Robert Colescott’s massive paintings evoke powerful emotions and thoughtful contemplation. For the past thirty years, Colescott has engaged themes of race, gender, and social inequality. His art is both highly charged and also intrinsically beautiful.
In 1997, Colescott was the first African American painter to have a solo exhibit at the Venice Biennale in Italy. His work is in the permanent collections of many museums, including the Museum of Modern Art, the Metropolitan Museum, the Seattle Art Museum, the Studio Museum in Harlem, and the Oakland Museum.
Colescott was born in 1925 in Oakland, California, where his father was based as a Pullman porter. In the same year, the Brotherhood of Sleeping Car Porters (BSCP) organized workers and slowly built support to become the first African American union chartered by the American Federation of Labor in 1935. The politics of race and social justice were central to everyday life in Colescott’s Oakland. At thirteen, he journeyed across San Francisco Bay to Treasure Island, in order to watch Diego Rivera paint his mural, Pan American Union, for the 1939 World’s Fair.

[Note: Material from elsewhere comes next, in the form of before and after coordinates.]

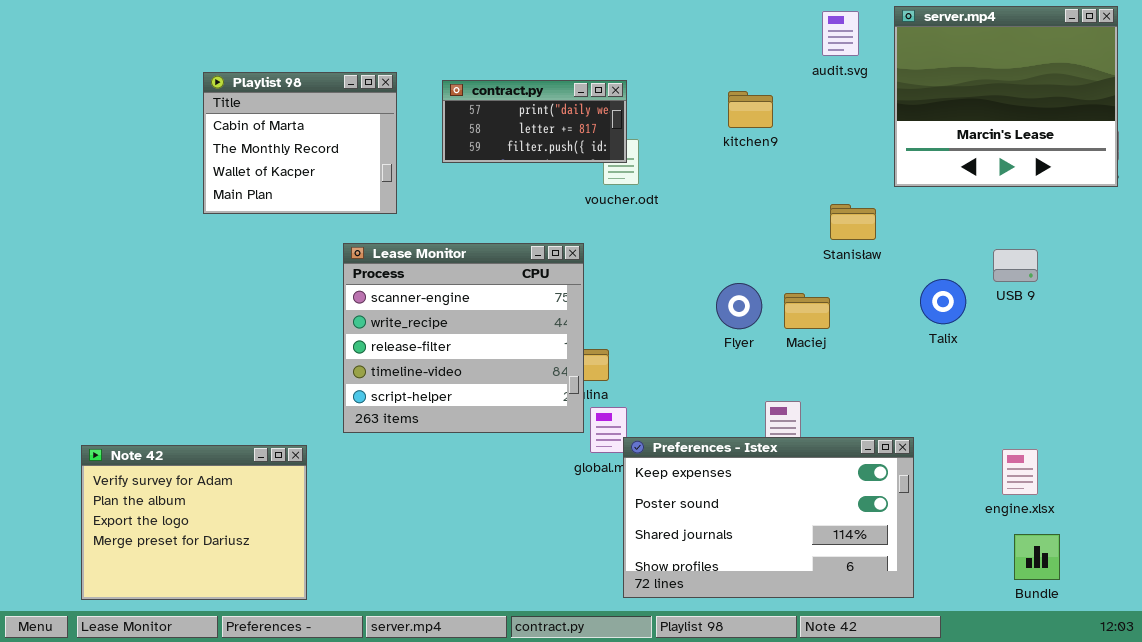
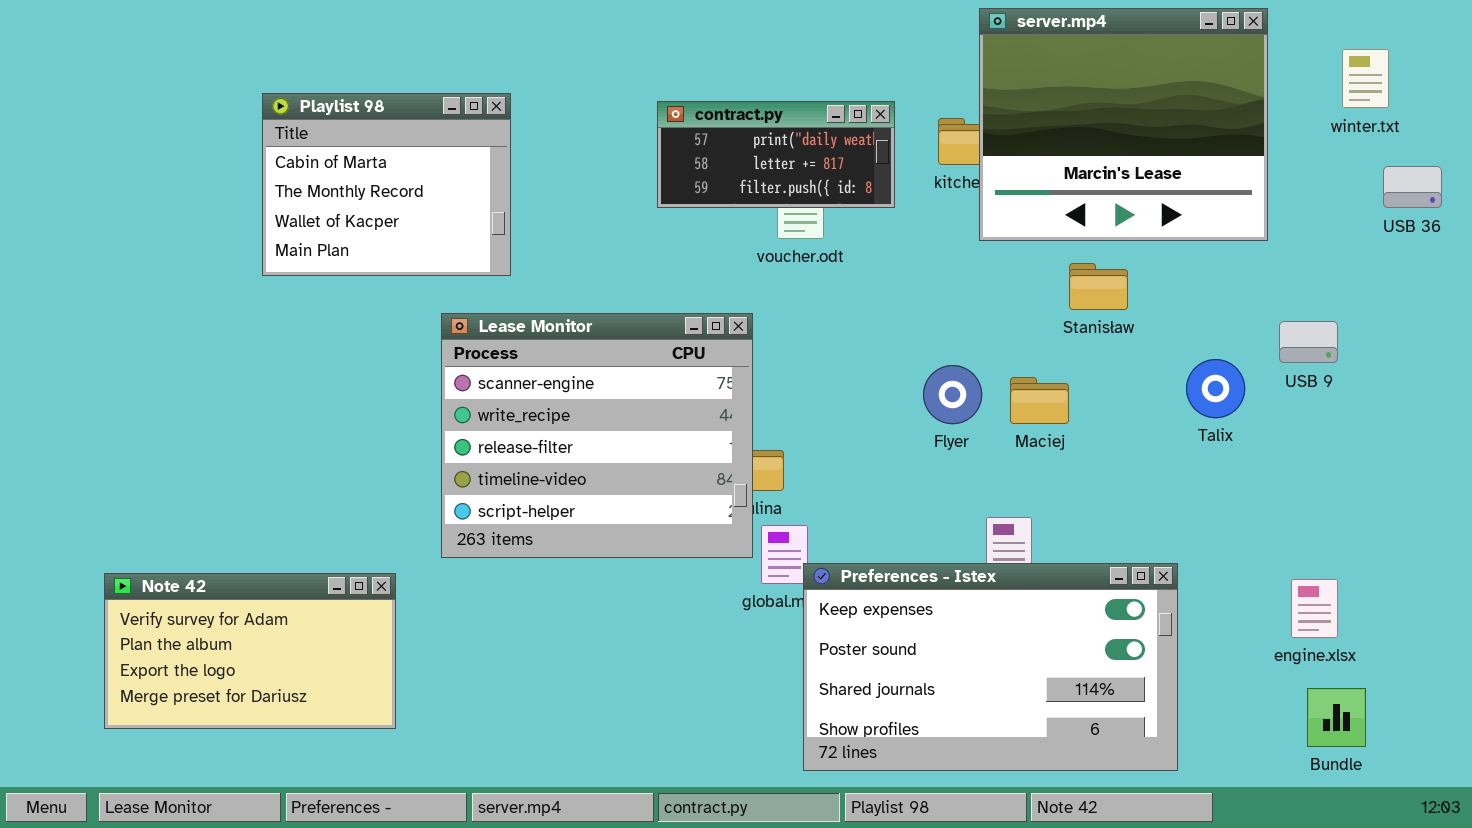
server.mp4: [894,6,1118,187] -> [979,8,1268,241], moved
contract.py: [442,80,627,163] -> [657,101,895,208], moved
Note 42: [81,445,307,600] -> [104,573,396,729], resized

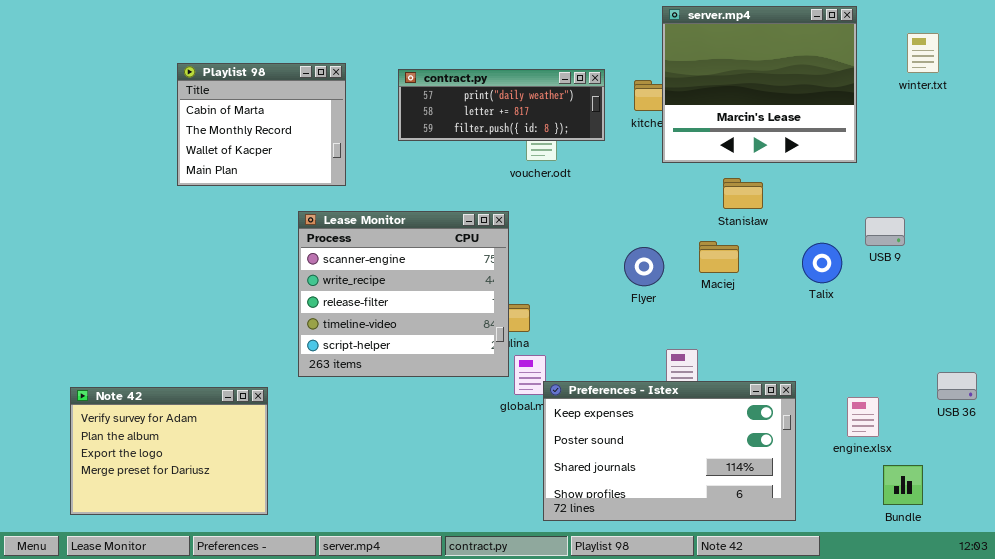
contract.py: [657,101,895,208] -> [398,69,605,141], resized
USB 36: [1383,166,1442,208] -> [937,372,977,400], moved
Maciej: [1010,377,1069,424] -> [699,241,739,273], moved
Note 42: [104,573,396,729] -> [70,387,268,515], resized
engine.xlsx: [1291,579,1338,638] -> [847,397,879,437], moved

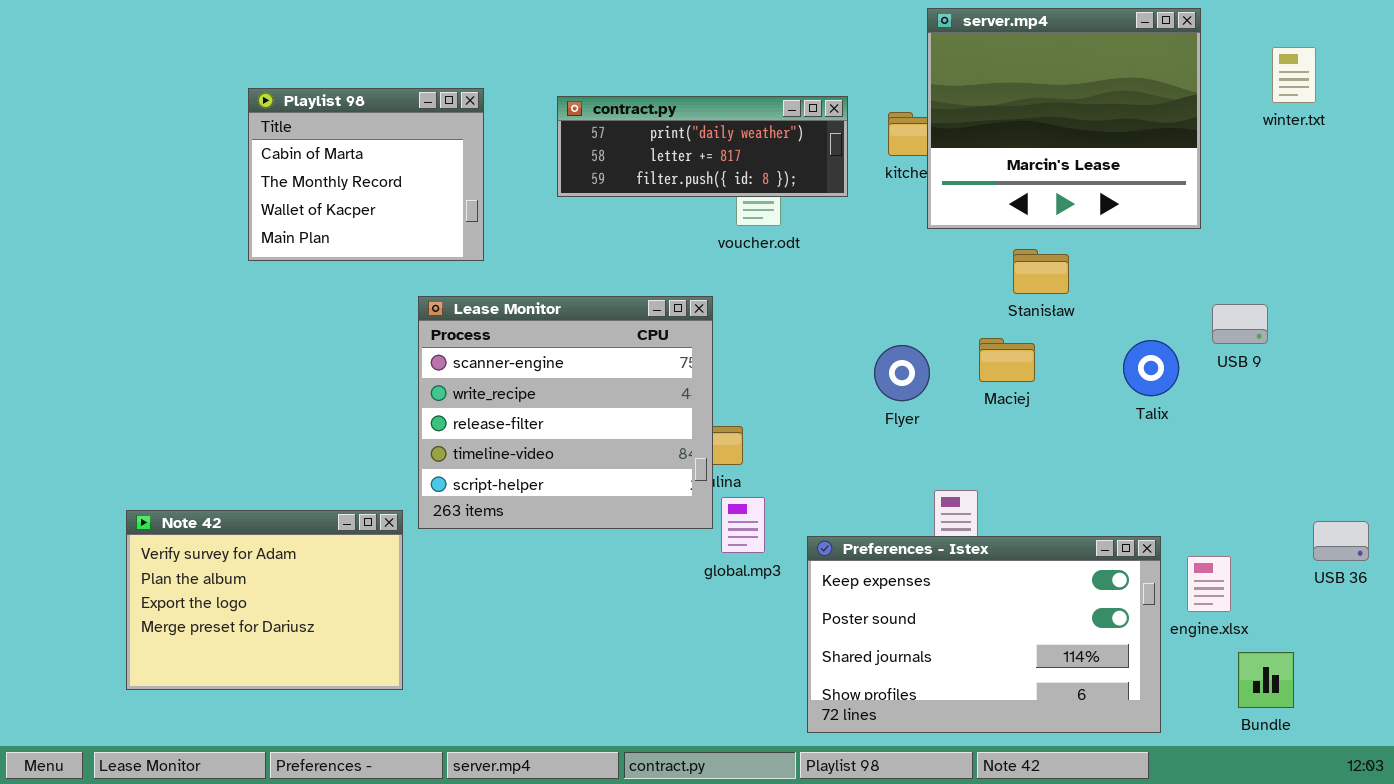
Preferences - Istex: [543,381,796,521] -> [807,536,1161,733], moved
Note 42: [70,387,268,515] -> [126,510,403,690], moved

Art and politics also came together along Oakland’s 7th Street, where members at BSCP headquarters distributed vinyl records cut by jazz and blues musicians from across the country. There was a pulsing music scene on 7th, with well-known clubs like Slim Jenkins, Esther’s Orbit Room, and Harvey’s Rex Club. Both of Colescott’s parents were accomplished musicians who played jazz, blues, and classical music.
Colescott left Oakland to fight in the 86th Blackhawk Division during World War II. He returned to the Bay Area and the University of California at Berkeley, on the GI Bill, and earned his B.A. in 1949. After receiving his degree, he spent a year in Paris at the Atelier Fernand Leger and then came back to Berkeley, earning an M.A. in 1952. He taught in the Seattle public schools then moved in 1956, when he was appointed Associate Professor of Art at Portland State University. Since that time, he has taught at a number of colleges and universities. His most recent appointment was as Regents Professor of Art at the University of Arizona.
Until the mid-1960s Bay Area figuration painters like Richard Diebenkhorn influenced Colescott. In 1964, he spent a year as Faculty Artist in Residence at the American Research Center in Cairo. Colescott began a period of transformation, as his work grew more graphic and explicitly political. He received international recognition for his satirical re-envisioning of American history in paintings like the 1975 acrylic George Washington Carver Crossing the Delaware.
His more recent work brings together personal issues with political life. For example, the 1992 painting A Fool There Was, Europe—Africa has multiple meanings that are at once general and very intimate. Colescott paints both biography and history with unwavering humor and honesty. Robert Colescott passed away in 2009.